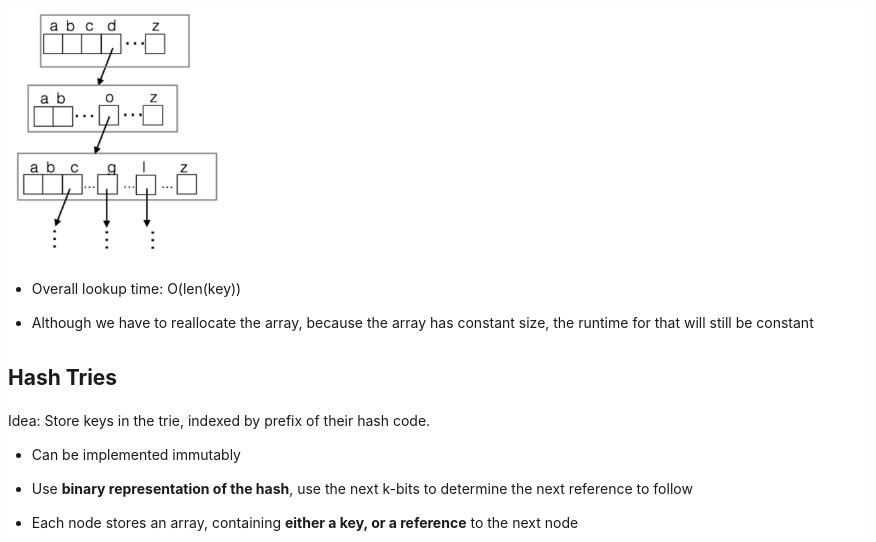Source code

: <img src="images/image-20220405225237592.png" alt="image-20220405225237592" style="zoom:33%;" />

- Overall lookup time: O(len(key))

- Although we have to reallocate the array, because the array has constant size, the runtime for that will still be constant

 ## Hash Tries

Idea: Store keys in the trie, indexed by prefix of their hash code.

- Can be implemented immutably

- Use **binary representation of the hash**, use the next k-bits to determine the next reference to follow
- Each node stores an array, containing **either a key, or a reference** to the next node
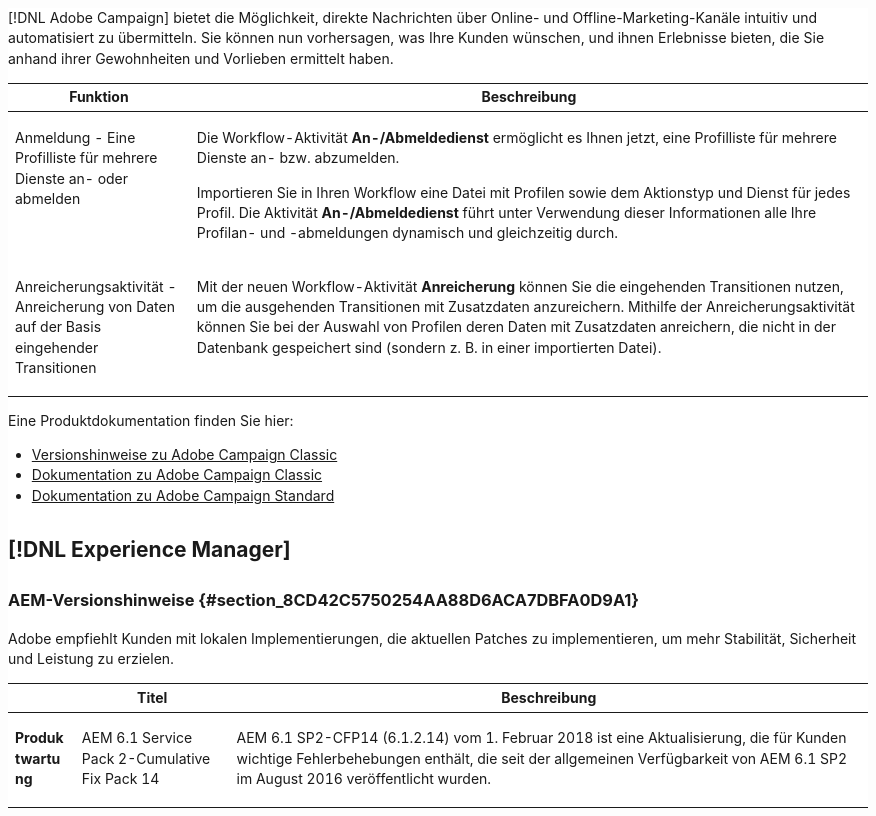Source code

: [!DNL  Adobe Campaign] bietet die Möglichkeit, direkte Nachrichten über Online- und Offline-Marketing-Kanäle intuitiv und automatisiert zu übermitteln. Sie können nun vorhersagen, was Ihre Kunden wünschen, und ihnen Erlebnisse bieten, die Sie anhand ihrer Gewohnheiten und Vorlieben ermittelt haben.

<table id="table_D006FF96470E414986BBA6A8B8A87C3E"> 
 <thead> 
  <tr> 
   <th colname="col1" class="entry"> Funktion </th> 
   <th colname="col2" class="entry"> Beschreibung </th> 
  </tr> 
 </thead>
 <tbody> 
  <tr> 
   <td colname="col1"> <p>Anmeldung - Eine Profilliste für mehrere Dienste an- oder abmelden </p> </td> 
   <td colname="col2"> <p>Die Workflow-Aktivität <b>An-/Abmeldedienst</b> ermöglicht es Ihnen jetzt, eine Profilliste für mehrere Dienste an- bzw. abzumelden. </p> <p>Importieren Sie in Ihren Workflow eine Datei mit Profilen sowie dem Aktionstyp und Dienst für jedes Profil. Die Aktivität <b>An-/Abmeldedienst</b> führt unter Verwendung dieser Informationen alle Ihre Profilan- und -abmeldungen dynamisch und gleichzeitig durch. </p> </td> 
  </tr> 
  <tr> 
   <td colname="col1"> <p> Anreicherungsaktivität - Anreicherung von Daten auf der Basis eingehender Transitionen </p> </td> 
   <td colname="col2"> <p> Mit der neuen Workflow-Aktivität <b>Anreicherung</b> können Sie die eingehenden Transitionen nutzen, um die ausgehenden Transitionen mit Zusatzdaten anzureichern. Mithilfe der Anreicherungsaktivität können Sie bei der Auswahl von Profilen deren Daten mit Zusatzdaten anreichern, die nicht in der Datenbank gespeichert sind (sondern z. B. in einer importierten Datei). </p> </td> 
  </tr> 
 </tbody> 
</table>

Eine Produktdokumentation finden Sie hier:

* [Versionshinweise zu Adobe Campaign Classic](https://docs.campaign.adobe.com/doc/AC/en/RN.html)
* [Dokumentation zu Adobe Campaign Classic](https://helpx.adobe.com/de/support/campaign/classic.html)
* [Dokumentation zu Adobe Campaign Standard](https://helpx.adobe.com/de/support/campaign/standard.html)

## [!DNL Experience Manager]

### AEM-Versionshinweise {#section_8CD42C5750254AA88D6ACA7DBFA0D9A1}

Adobe empfiehlt Kunden mit lokalen Implementierungen, die aktuellen Patches zu implementieren, um mehr Stabilität, Sicherheit und Leistung zu erzielen.

<table id="table_F4E7F10923004BF1AD49BACE86D4982E"> 
 <thead> 
  <tr> 
   <th colname="col1" class="entry"></th> 
   <th colname="col2" class="entry"> Titel </th> 
   <th colname="col3" class="entry"> Beschreibung </th> 
  </tr> 
 </thead>
 <tbody> 
  <tr> 
   <td colname="col1" morerows="1"> <p> <b>Produktwartung</b> </p> </td> 
   <td colname="col2"> <p> AEM 6.1 Service Pack 2-Cumulative Fix Pack 14 </p> </td> 
   <td colname="col3"> <p>AEM 6.1 SP2-CFP14 (6.1.2.14) vom 1. Februar 2018 ist eine Aktualisierung, die für Kunden wichtige Fehlerbehebungen enthält, die seit der allgemeinen Verfügbarkeit von AEM 6.1 SP2 im August 2016 veröffentlicht wurden. </p> <p> 
     <ul id="ul_E16CD516D79E453EB81C356398E94021">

• • • • • • •

**What you are asked to do**
Reproduce the items word for word, from their first line through the line that holds "Vorlieben ermittelt haben.", including both of those lines. Leave the pictures out of your answer.

**Final answer**
Source code

: <img src="images/image-20220405225237592.png" alt="image-20220405225237592" style="zoom:33%;" />

- Overall lookup time: O(len(key))

- Although we have to reallocate the array, because the array has constant size, the runtime for that will still be constant

 ## Hash Tries

Idea: Store keys in the trie, indexed by prefix of their hash code.

- Can be implemented immutably

- Use **binary representation of the hash**, use the next k-bits to determine the next reference to follow
- Each node stores an array, containing **either a key, or a reference** to the next node
Source code

: [!DNL  Adobe Campaign] bietet die Möglichkeit, direkte Nachrichten über Online- und Offline-Marketing-Kanäle intuitiv und automatisiert zu übermitteln. Sie können nun vorhersagen, was Ihre Kunden wünschen, und ihnen Erlebnisse bieten, die Sie anhand ihrer Gewohnheiten und Vorlieben ermittelt haben.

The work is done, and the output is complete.